Your answer must be a word-for-word copy of the listing below, minus its pictures.

--------------------------------------------------

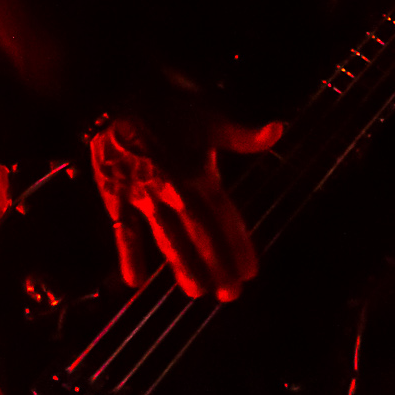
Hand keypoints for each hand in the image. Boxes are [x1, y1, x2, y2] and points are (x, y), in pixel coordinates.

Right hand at [90, 110, 283, 300]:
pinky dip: (127, 254)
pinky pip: (123, 230)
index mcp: (199, 173)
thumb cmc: (166, 111)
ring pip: (167, 237)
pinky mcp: (116, 198)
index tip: (250, 271)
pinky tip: (134, 281)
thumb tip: (278, 129)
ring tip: (196, 292)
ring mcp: (143, 197)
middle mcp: (174, 189)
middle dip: (216, 265)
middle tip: (230, 294)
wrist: (117, 100)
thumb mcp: (208, 119)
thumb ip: (242, 135)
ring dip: (182, 266)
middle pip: (199, 234)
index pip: (224, 217)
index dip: (238, 245)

--------------------------------------------------

> [RESULT FOR THIS TASK]
Hand keypoints for each hand in the image. Boxes are [x1, y1, x2, y2] and points are (x, y), in pixel coordinates.

Right hand at [90, 110, 283, 300]:
pinky dip: (127, 254)
pinky pip: (123, 230)
index mcp: (199, 173)
thumb cmc: (166, 111)
ring pip: (167, 237)
pinky mcp: (116, 198)
index tip: (250, 271)
pinky tip: (134, 281)
thumb tip: (278, 129)
ring tip: (196, 292)
ring mcp: (143, 197)
middle mcp: (174, 189)
middle dip: (216, 265)
middle tip: (230, 294)
wrist: (117, 100)
thumb mcp: (208, 119)
thumb ip: (242, 135)
ring dip: (182, 266)
middle pip: (199, 234)
index pip: (224, 217)
index dip: (238, 245)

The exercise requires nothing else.